Beginning this fall, many teachers were on the frontline in a different way than they were in the spring. Currently with the virus surging, some teachers are facing the same psychological effects as frontline healthcare workers. Some teachers are frustrated and angry seeing conditions as potentially unsafe. This is added to the unknowns of what instructional practices they may need to implement the next day… all virtual, hybrid, or everyone back in school. (I am working with one school district that came back to in-class instruction in November and after four days were back to virtual, which left everyone wondering what the next week would bring.)
Instructional coaches and school leaders, who are also themselves susceptible to compassion fatigue, should consider ways to assist teachers in building supportive/protective strategies.
Here is a description of compassion fatigue from the US National Institute of Health.
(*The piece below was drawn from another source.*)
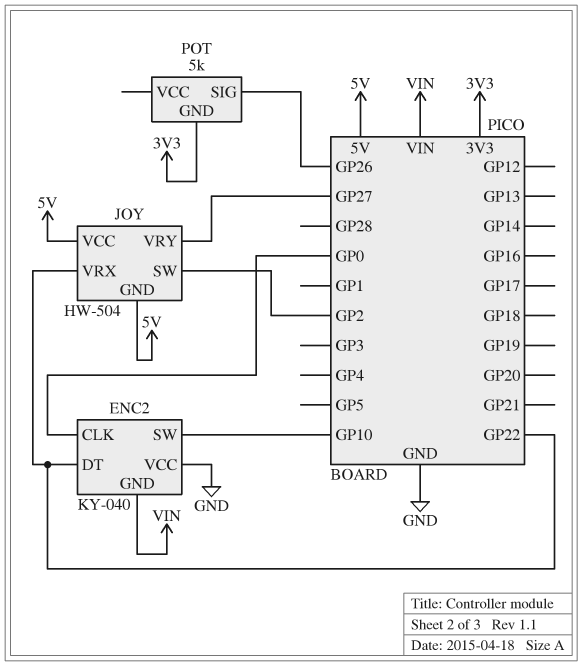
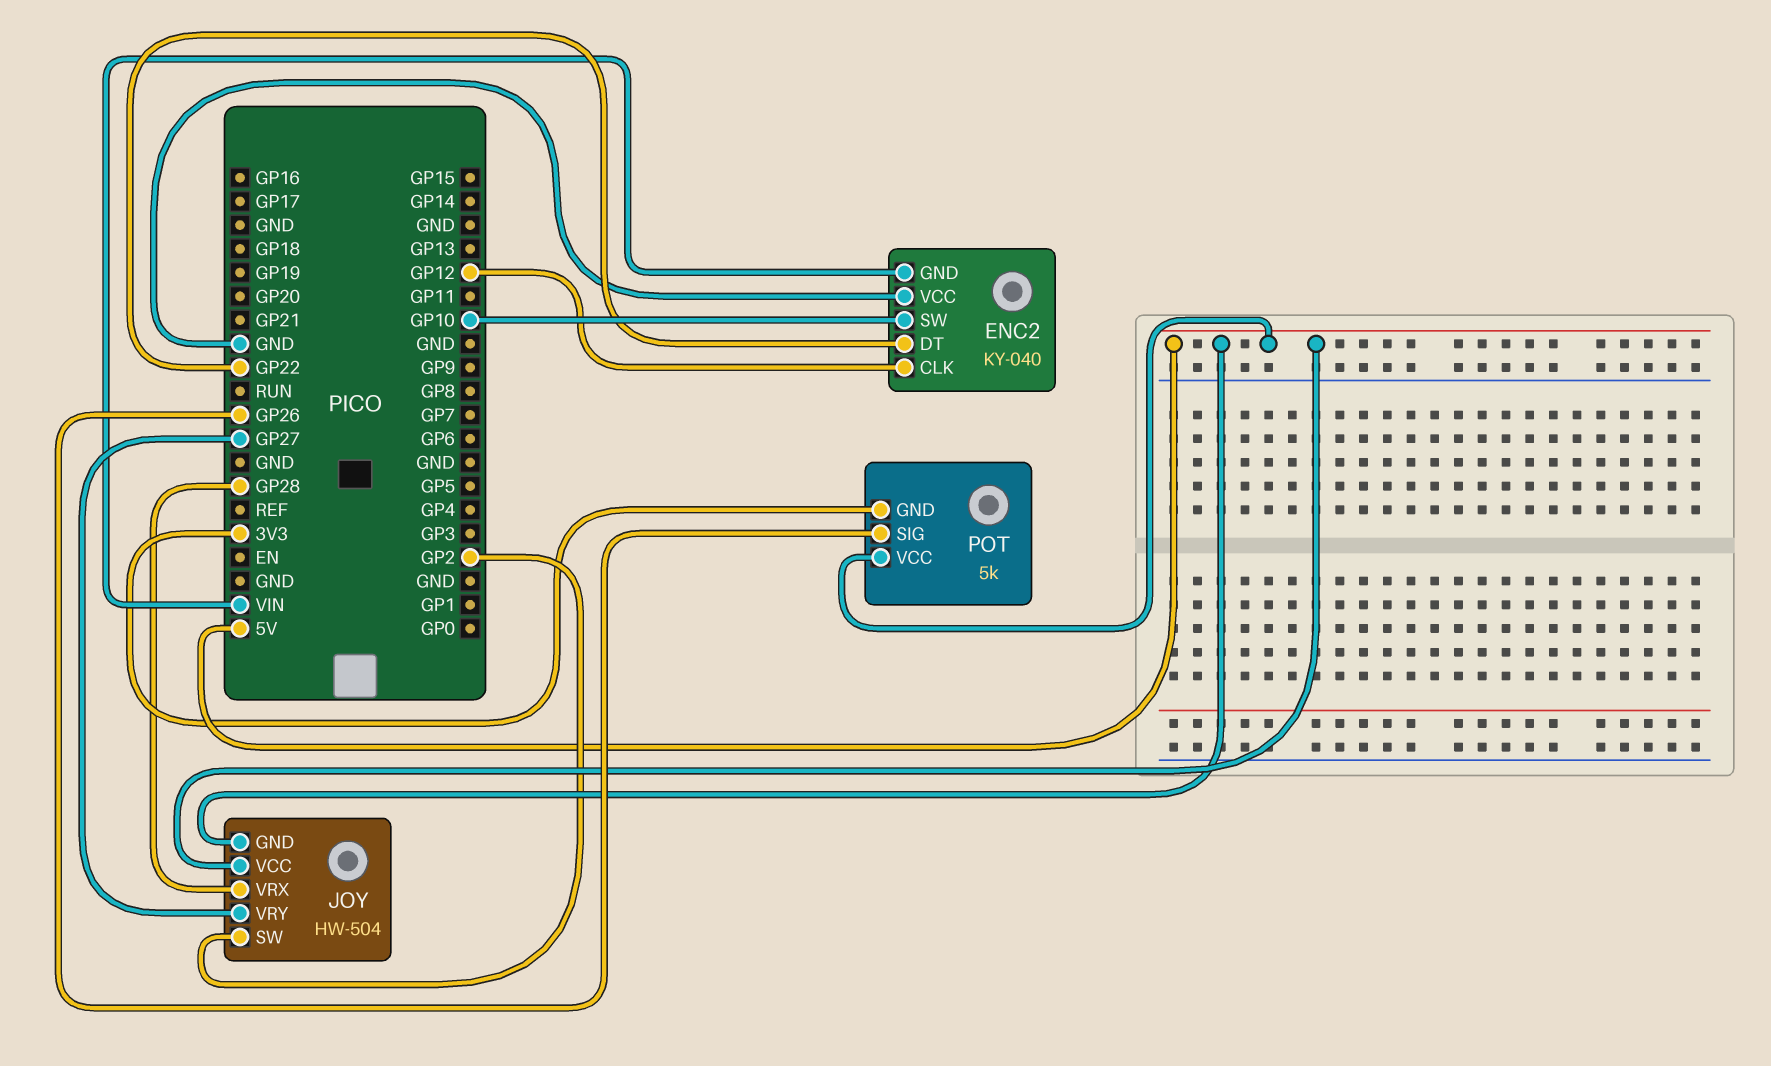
ENC2 pin CLK: GP0 -> GP12
JOY pin VRX: GP22 -> GP28
POT pin VCC: none -> 5V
The compassion and empathy shown by healthcare, emergency, and community service professionals can prove to be psychically, mentally, and economically costly. In short, exposure to patients or clients experiencing trauma or distress can negatively impact a professional’s mental and physical health, safety and wellbeing, as well as that of their families, the people they care for, and their employing organizations. The term compassion fatigue was coined to describe the phenomenon of stress resulting from exposure to a traumatized individual rather than from exposure to the trauma itself. An often extreme state of tension and preoccupation with the emotional pain and/or physical distress of those being helped can create a secondary traumatic stress for the caregiver, and, when converged with cumulative burnout, a state of physical and mental exhaustion caused by a depleted ability to cope with one’s everyday environment, compassion fatigue results.
The symptoms of compassion fatigue include:
- Difficulty concentrating
- Changes in sleeping/eating patterns
- Anger and/or aggression
- Loss of boundaries
A blog from Lesley University offers some guidance that you can share in your conversations, interactions, and planning with staff.
- Know what’s yours to do. “Separate what you wish you could do from what you know you can do.” This is what I have been describing as an important coaching response. When a teacher describes what they can’t do in the current instructional setting, the coach can move the conversation to what can maximize the positive impact of what we can do. What might I add to my synchronous activity that makes students feel more connected?
- Let go of results. “When we loosen the grip on our ideas about the way things should be, we are much more open to new ideas and new ways of looking at things.” I would describe this as ‘lightening-up.’ Some humor, empathy, and positiveness may allow the creative juices to flow.
- Practice self-care. “Creating a strategy for taking care of yourself is a necessary step in avoiding compassion fatigue.” Sherry St Clair shared in a podcast on supporting teachers’ social-emotional needs that leaders should normalize self-care. She shared that a study of successful innovative schools found that they frequently set up extra events for their teachers that really didn’t have anything to do directly with teaching. Things like yoga classes, catered meals, and sponsored book clubs that were not just related to education. These things model self-care. The model that we expect staff not to spend a hundred percent of their lives in school because we know that’s going to lead to burnout. We realize that you need to take care of yourself. We want educators to understand that we value taking care of yourself, we’re investing in you as a human and know that it will lead to a place of longevity in your career.
- Create a strong network. “We are hardwired for connection and interdependence; it really does take a village.” PLCs, teams, co-teaching, and coaching conversations all create opportunities to build connections. Sharing the ‘accountability for’ and the ‘celebrations of’ student success decreases stress.
- Be authentic. “Showing up as your truest self is an invaluable gift to your students. In meeting ourselves where we are, we give students permission to meet themselves where they are.” Vulnerability is present in authenticity. Vicki Dearing states that vulnerability builds trust. “Other people are watching you and may begin to take on your behaviors.”
- Practice mindfulness. “The physical and emotional benefits of mindfulness or focusing one’s attention on the present moment and accepting what is rather than what should be, are many.” Fortunately, many educators are learning to bring mindfulness to their students and thus practicing it for themselves. In an earlier blog, I shared my own experiences with walks in the woods generating reflection that often leads to behavior or actions I want to take in response to current conditions.
As you address these strategies with staff members who might be dealing with compassion fatigue, remember to connect them to your own well-being.